In 1904 the tunnel was extended to its present length due to a track relocation. Initially the tunnel served both freight and passenger service until Union Station's opening in 1908, and since that time it has been freight-only. The tunnel's second track was removed in 1936 to accommodate electrification and increasingly large railroad equipment.

==Current tunnel==

=== Design ===
In 2008, CSX proposed to modify or replace the tunnel to provide room for a second track and sufficient height to allow use of double-stack freight cars and autoracks. The railroad also planned to address the tunnel's deteriorated structure, in particular its cracked masonry and failing drainage system.

CSX initially sought government funding in a public-private partnership as part of its National Gateway initiative, but in 2011, it announced that it would fund the tunnel project itself.

In 2012, CSX and government agencies considered four design alternatives for a new tunnel, conducting public outreach meetings, and preparing an environmental impact assessment for each of the alternatives. A final decision on the selected alternative was expected in spring 2013, but did not come until 2014.

==== Environmental impact statements and objections to the proposal ====
CSX released its Draft Environmental Impact Statement (DEIS) for the Virginia Avenue Tunnel project in July 2013. During the comment period, many local residents and organizations, including Casey Trees, the Capitol Hill Restoration Society (CHRS), the Sierra Club, and the Committee of 100 on the Federal City, expressed concerns. CHRS highlighted potential negative impacts on historic structures, economic effects on Barracks Row, and concerns about the project's impact on the L'Enfant Plan. Supporters of the tunnel argued that the project was a case of NIMBYism, while critics dismiss these claims.

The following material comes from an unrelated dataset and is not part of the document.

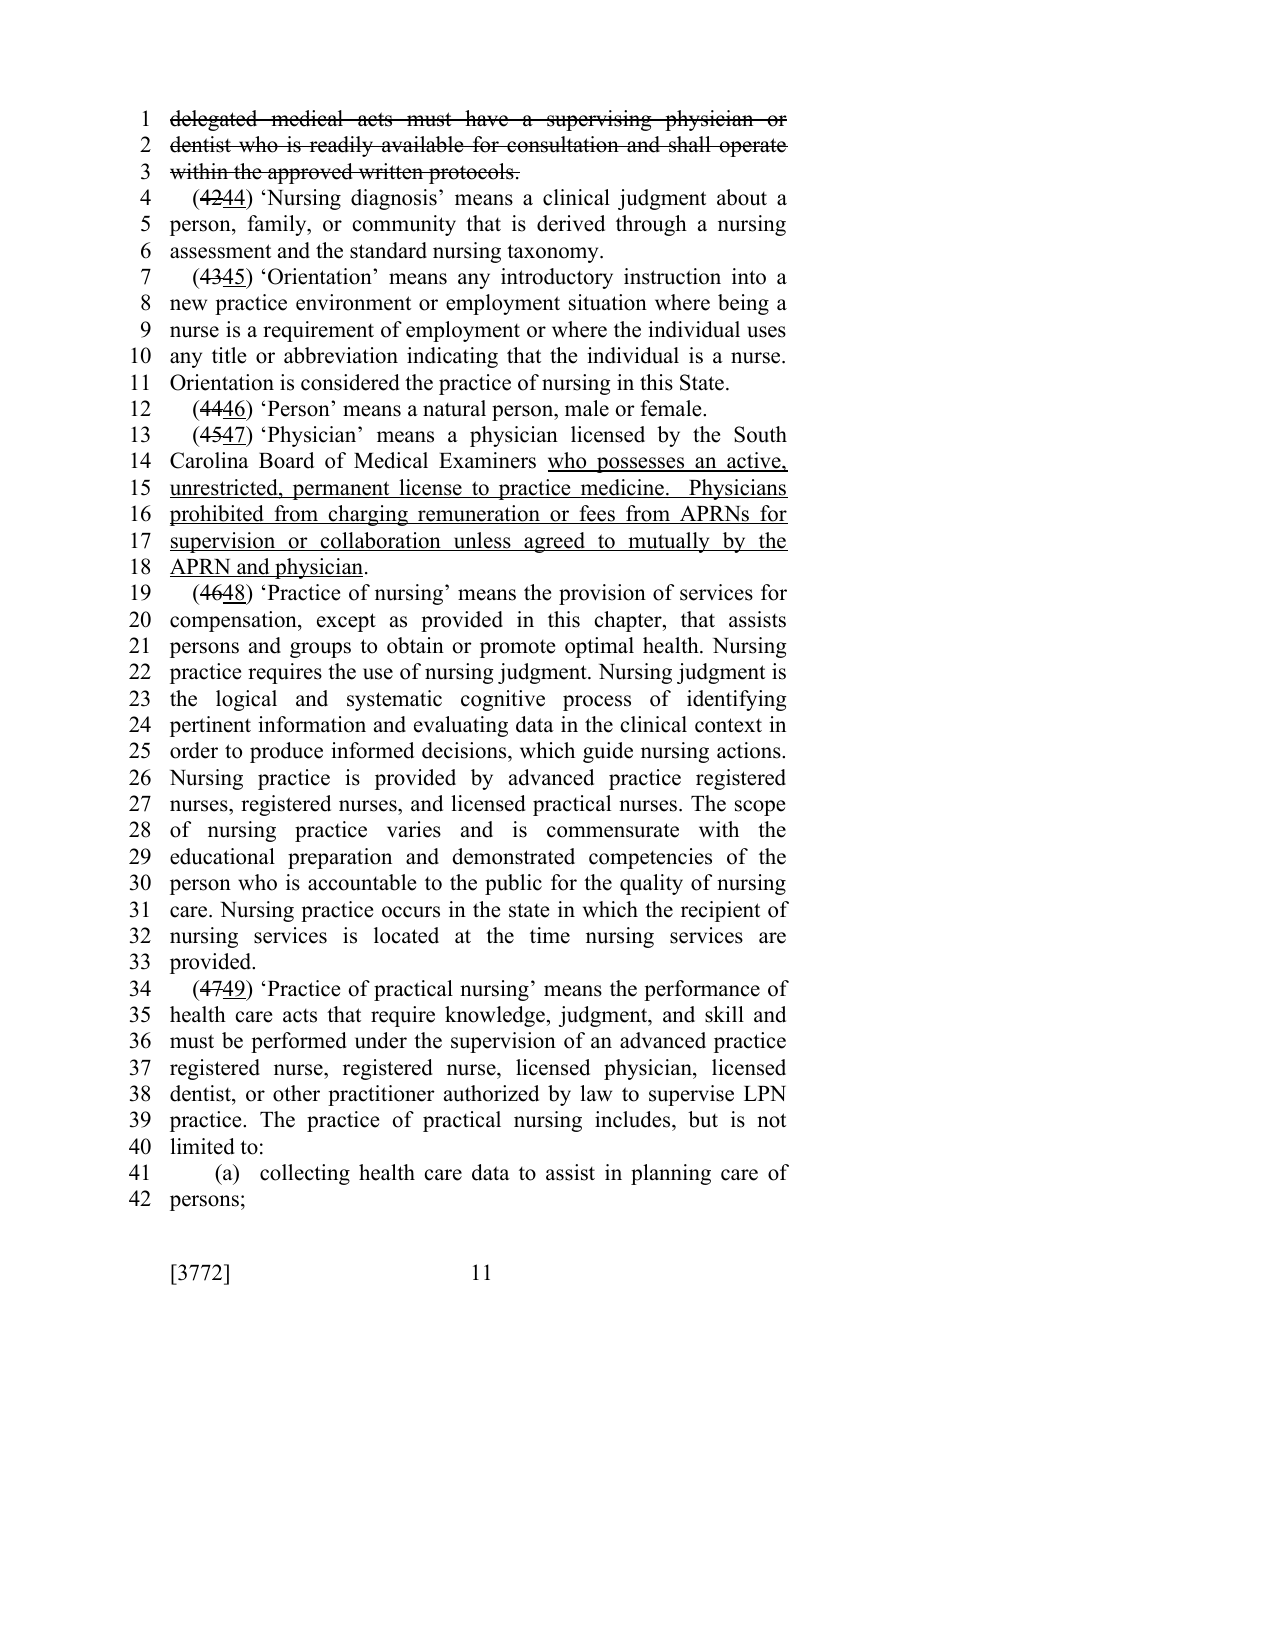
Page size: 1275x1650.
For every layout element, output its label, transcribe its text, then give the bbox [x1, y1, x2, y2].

Throughout the process, critics pointed to several concerns. An Environmental Protection Agency review noted several deficiencies in the DEIS, including issues related to environmental justice, health, and community impacts." Though CSX stated that it planned to use a cut-and-cover method to maintain rail and road traffic during construction, neighbors were concerned because it would necessitate partial closures of Virginia Avenue for three years. Citing the 2013 Lac-Mégantic derailment, critics expressed concern about crude oil shipments through the city, but CSX assured that the tunnel improvements would not lead to more crude oil shipments. Opponents of the new tunnels also accused CSX, DDOT, and FHWA of rushing the project without properly addressing local concerns or exploring alternative options. Congressional Delegate Eleanor Holmes Norton requested an expedited release of the FEIS in April 2014 to resolve the ongoing issue.

The FHWA released the 2,639-page FEIS on June 13, 2014, which favored renovating and replacing the existing tunnel rather than rerouting trains through new lines in Southern Maryland. The FEIS offered some financial compensation to affected residents, though many felt it did not adequately address their concerns.

Appendix A of the FEIS revealed that DDOT issued an occupancy permit in 2012, granting CSX a right-of-way, before the review was complete.

Delegate Norton requested an extension for the review period to allow residents more time to assess the impact of the project, but one was not granted.

The FHWA issued a Record of Decision, approving the tunnel project on November 4, 2014. Lawsuits attempting to stop the project were denied in court decisions, and construction on the project began in 2015.

===Construction and opening===
The first phase of the project was completed on December 23, 2016, when the first double-stack train passed through the newly constructed parallel tunnel. Work then began on removing the old tunnel and replacing it with a new, taller one. The full project was completed in fall 2018.